The Australian Survey on Sex and Relationships 6: Sexual coercion

I’m still blogging the Australian Survey on Sex and Relationships. Because it’s the largest sample and most comprehensive survey involving genuine random sampling of a large population (over 20,000 people) that’s ever been done, anywhere in the world.

I’m also blogging it because the survey’s research team are still wrestling with their website, and this dodgy blog is still the only place you can currently get this information.

Today’s topic is sexual coercion. That includes rape, which in turn includes forcing someone to give or receive oral sex. It also includes things that are more likely to be categorised, in a court of law, as “indecent assault” rather than as rape, for example groping someone’s genitals without their consent or when they’re underage. 

Sexual coercion

  • Overall, 4% of men and 22% of women had ever been forced or frightened into doing something sexual that they did not want: 2% of men and 12% of women reported that this happened before they turned 17
  • Men and women who had been coerced had poorer physical, psychological, and sexual well-being
  • Few people who had been coerced talked to others about their experiences of sexual coercion, and very few had talked to a professional

So one in 25 men, and over one in five women had experienced sexual coercion. One in eight women had experienced sexual coercion while they were below the age of consent in their State or Territory. 

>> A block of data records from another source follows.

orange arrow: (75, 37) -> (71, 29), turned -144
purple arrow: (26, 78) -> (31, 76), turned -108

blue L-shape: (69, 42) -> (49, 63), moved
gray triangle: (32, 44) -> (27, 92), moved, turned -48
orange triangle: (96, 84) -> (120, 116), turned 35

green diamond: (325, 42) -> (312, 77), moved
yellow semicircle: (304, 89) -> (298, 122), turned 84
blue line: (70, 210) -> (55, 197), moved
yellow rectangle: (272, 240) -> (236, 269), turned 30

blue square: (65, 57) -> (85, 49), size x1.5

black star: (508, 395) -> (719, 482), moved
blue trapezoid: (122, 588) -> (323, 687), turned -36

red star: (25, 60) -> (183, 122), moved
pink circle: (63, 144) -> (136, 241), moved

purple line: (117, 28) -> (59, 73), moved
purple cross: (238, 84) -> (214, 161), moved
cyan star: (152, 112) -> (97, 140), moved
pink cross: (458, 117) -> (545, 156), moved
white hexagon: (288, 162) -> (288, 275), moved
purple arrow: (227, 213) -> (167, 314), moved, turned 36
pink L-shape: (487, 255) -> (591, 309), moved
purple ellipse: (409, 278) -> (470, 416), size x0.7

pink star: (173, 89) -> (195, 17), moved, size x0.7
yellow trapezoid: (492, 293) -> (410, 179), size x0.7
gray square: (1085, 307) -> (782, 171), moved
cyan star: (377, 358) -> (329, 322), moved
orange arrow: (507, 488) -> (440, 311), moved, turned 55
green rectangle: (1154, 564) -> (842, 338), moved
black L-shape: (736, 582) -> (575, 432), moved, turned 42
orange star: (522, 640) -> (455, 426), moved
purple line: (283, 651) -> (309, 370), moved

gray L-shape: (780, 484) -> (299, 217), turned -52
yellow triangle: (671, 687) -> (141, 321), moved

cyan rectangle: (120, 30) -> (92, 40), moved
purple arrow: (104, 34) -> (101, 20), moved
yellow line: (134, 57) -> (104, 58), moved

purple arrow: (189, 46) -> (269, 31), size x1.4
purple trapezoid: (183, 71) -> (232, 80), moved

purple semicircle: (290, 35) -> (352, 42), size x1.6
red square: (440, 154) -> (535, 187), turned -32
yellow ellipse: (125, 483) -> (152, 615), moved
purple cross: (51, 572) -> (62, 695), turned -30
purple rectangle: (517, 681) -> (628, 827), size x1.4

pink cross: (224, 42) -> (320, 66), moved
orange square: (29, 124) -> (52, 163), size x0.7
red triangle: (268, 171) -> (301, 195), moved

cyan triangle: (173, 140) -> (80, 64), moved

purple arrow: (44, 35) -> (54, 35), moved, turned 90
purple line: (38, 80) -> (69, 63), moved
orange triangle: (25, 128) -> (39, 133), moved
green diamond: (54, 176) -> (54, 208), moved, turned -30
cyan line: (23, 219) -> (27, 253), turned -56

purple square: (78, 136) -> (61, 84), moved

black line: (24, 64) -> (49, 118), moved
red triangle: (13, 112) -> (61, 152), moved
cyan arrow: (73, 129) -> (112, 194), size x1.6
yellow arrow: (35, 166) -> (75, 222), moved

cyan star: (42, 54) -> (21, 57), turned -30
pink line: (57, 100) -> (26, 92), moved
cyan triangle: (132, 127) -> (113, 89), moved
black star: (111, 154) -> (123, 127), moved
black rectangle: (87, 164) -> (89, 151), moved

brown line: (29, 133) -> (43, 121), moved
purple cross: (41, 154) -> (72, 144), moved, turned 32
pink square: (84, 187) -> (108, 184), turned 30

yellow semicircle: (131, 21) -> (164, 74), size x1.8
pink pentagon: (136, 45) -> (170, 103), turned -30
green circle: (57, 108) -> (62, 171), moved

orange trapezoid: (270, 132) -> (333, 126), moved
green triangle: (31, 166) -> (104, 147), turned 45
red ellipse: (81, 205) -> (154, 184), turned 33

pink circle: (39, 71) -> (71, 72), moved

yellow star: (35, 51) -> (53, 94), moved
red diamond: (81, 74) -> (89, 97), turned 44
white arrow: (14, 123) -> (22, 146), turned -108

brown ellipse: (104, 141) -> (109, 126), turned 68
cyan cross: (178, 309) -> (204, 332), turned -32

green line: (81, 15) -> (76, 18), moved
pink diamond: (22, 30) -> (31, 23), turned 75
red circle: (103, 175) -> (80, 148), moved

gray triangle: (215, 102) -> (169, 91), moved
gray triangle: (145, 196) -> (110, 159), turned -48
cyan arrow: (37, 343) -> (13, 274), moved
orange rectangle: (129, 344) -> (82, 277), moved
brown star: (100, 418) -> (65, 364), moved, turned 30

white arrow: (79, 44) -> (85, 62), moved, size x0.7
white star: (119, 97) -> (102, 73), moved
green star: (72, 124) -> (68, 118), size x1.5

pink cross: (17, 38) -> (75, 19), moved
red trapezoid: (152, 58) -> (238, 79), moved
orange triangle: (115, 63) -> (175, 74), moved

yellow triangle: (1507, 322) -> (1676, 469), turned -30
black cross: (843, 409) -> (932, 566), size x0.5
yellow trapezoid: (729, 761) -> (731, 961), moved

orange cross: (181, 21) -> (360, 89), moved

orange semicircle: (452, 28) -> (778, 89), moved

The survey found that people who’d experienced sexual coercion were likely to have lower rates of sexual and relationship satisfaction, and poorer physical and mental health. 

So we’re talking about horrifyingly high rates of coercion, targeted at women and girls. We are also talking about measurable, real long-term damage to women’s health, lives and relationships. The sample size really leaves no room at all for quibbling about whether the numbers are accurate: this is huge and it is real, and it is bloody horrible. 

The interviewers

It’s interesting that so many people were prepared to talk to the survey interviewers about this, though they’d never talked about it to a friend or parent, or a doctor or counsellor. That’s a real tribute to the people who did the interviewing.

There was a team of women, working from Newcastle. They were trained, but they also had amazing people skills. 

They kept a running tally of the number of marriage proposals they got. Not “at all”; “a day”.  

But that’s not so much because of their awesome people skills. That’s more because they were women who rang up over 20,000 strangers and talked to them about sex.